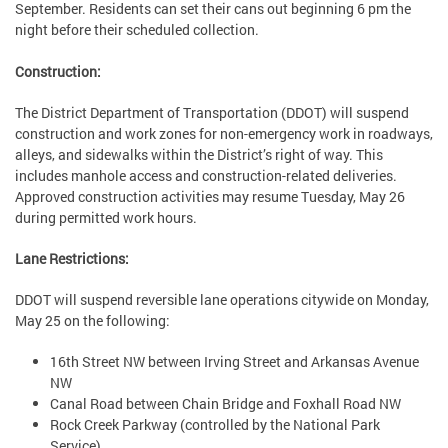
September. Residents can set their cans out beginning 6 pm the
night before their scheduled collection.
Construction:
The District Department of Transportation (DDOT) will suspend
construction and work zones for non-emergency work in roadways,
alleys, and sidewalks within the District’s right of way. This
includes manhole access and construction-related deliveries.
Approved construction activities may resume Tuesday, May 26
during permitted work hours.
Lane Restrictions:
DDOT will suspend reversible lane operations citywide on Monday,
May 25 on the following:
16th Street NW between Irving Street and Arkansas Avenue
NW
Canal Road between Chain Bridge and Foxhall Road NW
Rock Creek Parkway (controlled by the National Park
Service)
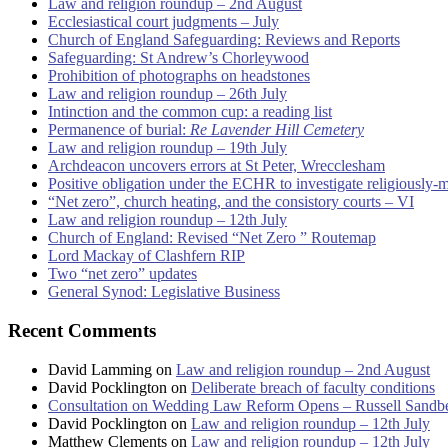
Law and religion roundup – 2nd August
Ecclesiastical court judgments – July
Church of England Safeguarding: Reviews and Reports
Safeguarding: St Andrew’s Chorleywood
Prohibition of photographs on headstones
Law and religion roundup – 26th July
Intinction and the common cup: a reading list
Permanence of burial:
Re Lavender Hill Cemetery
Law and religion roundup – 19th July
Archdeacon uncovers errors at St Peter, Wrecclesham
Positive obligation under the ECHR to investigate religiously-
“Net zero”, church heating, and the consistory courts – VI
Law and religion roundup – 12th July
Church of England: Revised “Net Zero ” Routemap
Lord Mackay of Clashfern RIP
Two “net zero” updates
General Synod: Legislative Business
Recent Comments
David Lamming
on
Law and religion roundup – 2nd August
David Pocklington
on
Deliberate breach of faculty conditions
Consultation on Wedding Law Reform Opens – Russell Sandb
David Pocklington
on
Law and religion roundup – 12th July
Matthew Clements
on
Law and religion roundup – 12th July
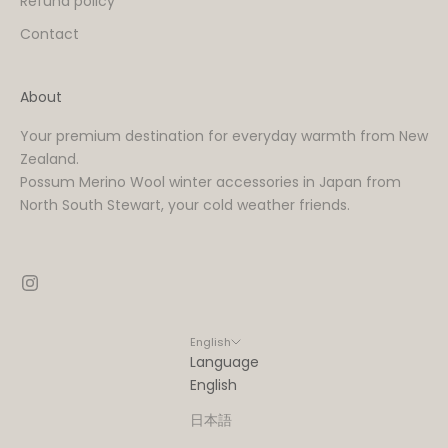
Refund policy
Contact
About
Your premium destination for everyday warmth from New
Zealand.
Possum Merino Wool winter accessories in Japan from
North South Stewart, your cold weather friends.
English
Language
English
日本語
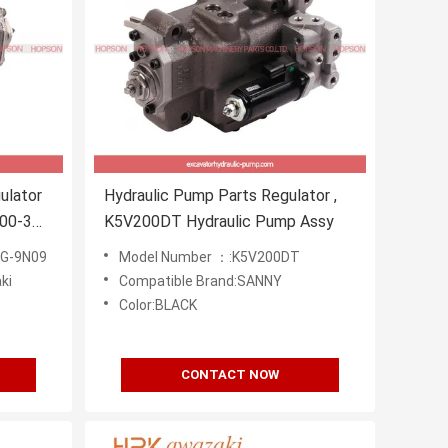
ulator
Hydraulic Pump Parts Regulator ,
00-3
K5V200DT Hydraulic Pump Assy
 G-9N09
Model Number ：:K5V200DT
ki
Compatible Brand:SANNY
Color:BLACK
CONTACT NOW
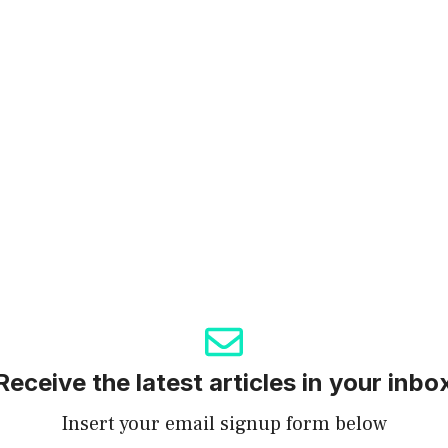
Receive the latest articles in your inbo
Insert your email signup form below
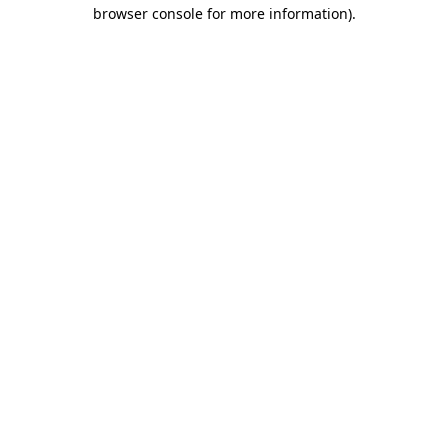
browser console for more information)
.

::::

* _What this task involves_
Rewrite everything above, from the line containing "Receive the latest articles in your inbo" (that line included) down to the end of the records, as a JSON list of strings with one string per line. Skip blank lines and leave out the pictures.

* _Expected answer_
[
  "Receive the latest articles in your inbo",
  "Insert your email signup form below",
  "browser console for more information)",
  "."
]